| Exercise requirements |
Would you please reproduce all the entries exactly, leaving the pictures out?

**** Data shown ****

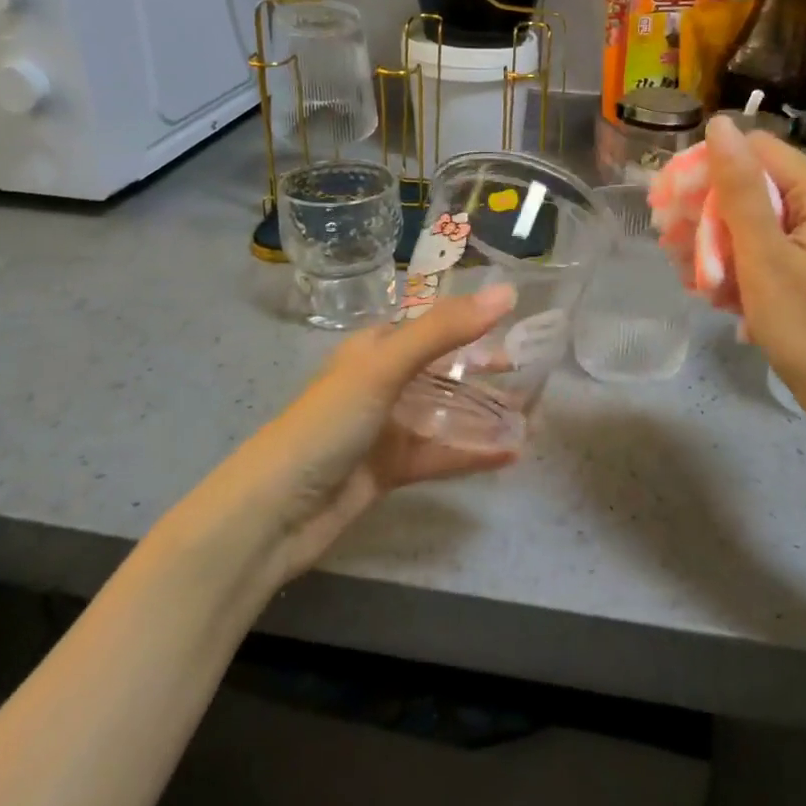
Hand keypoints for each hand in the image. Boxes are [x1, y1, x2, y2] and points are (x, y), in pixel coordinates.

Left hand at [225, 287, 518, 583]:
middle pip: (443, 368)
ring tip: (531, 413)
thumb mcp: (385, 367)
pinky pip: (441, 454)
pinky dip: (473, 452)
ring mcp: (387, 427)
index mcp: (376, 347)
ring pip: (446, 412)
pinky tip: (511, 453)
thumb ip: (446, 330)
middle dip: (483, 368)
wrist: (274, 512)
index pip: (432, 323)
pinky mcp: (391, 468)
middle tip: (531, 370)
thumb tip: (507, 293)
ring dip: (484, 412)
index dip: (472, 319)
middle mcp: (383, 382)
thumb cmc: (328, 423)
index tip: (518, 321)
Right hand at [700, 117, 805, 429]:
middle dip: (708, 213)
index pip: (755, 151)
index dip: (709, 169)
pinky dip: (738, 265)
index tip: (672, 203)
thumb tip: (720, 124)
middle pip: (753, 185)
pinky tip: (714, 292)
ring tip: (689, 276)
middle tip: (669, 243)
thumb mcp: (764, 255)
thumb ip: (740, 188)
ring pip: (754, 221)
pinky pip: (767, 249)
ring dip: (717, 244)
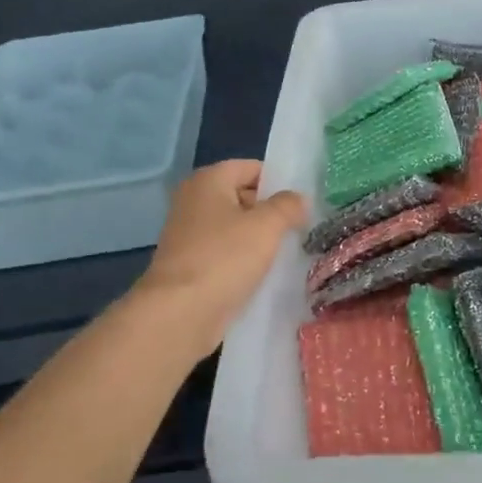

****

| Task answer |
Hand keypoints for each hand in the image. Boxes are [x1, y1, x2, y2] and points are (x, y), in pixel coordinates.

Left hand at [225, 287, 518, 583]:
middle pip: (443, 368)
ring tip: (531, 413)
thumb mcp: (385, 367)
pinky pip: (441, 454)
pinky dip: (473, 452)
ring mcp: (387, 427)
index mcp: (376, 347)
ring pip: (446, 412)
pinky tip: (511, 453)
thumb ip: (446, 330)
middle dip: (483, 368)
wrist: (274, 512)
index pip: (432, 323)
pinky mcp: (391, 468)
middle tip: (531, 370)
thumb tip: (507, 293)
ring dip: (484, 412)
index dip: (472, 319)
middle mcp: (383, 382)
thumb cmc: (328, 423)
index tip: (518, 321)
Right hand at [700, 117, 805, 429]:
middle dip: (708, 213)
index pip: (755, 151)
index dip: (709, 169)
pinky dip: (738, 265)
index tip: (672, 203)
thumb tip: (720, 124)
middle pip: (753, 185)
pinky tip: (714, 292)
ring tip: (689, 276)
middle tip: (669, 243)
thumb mcp: (764, 255)
thumb ip: (740, 188)
ring pip: (754, 221)
pinky pip: (767, 249)
ring dip: (717, 244)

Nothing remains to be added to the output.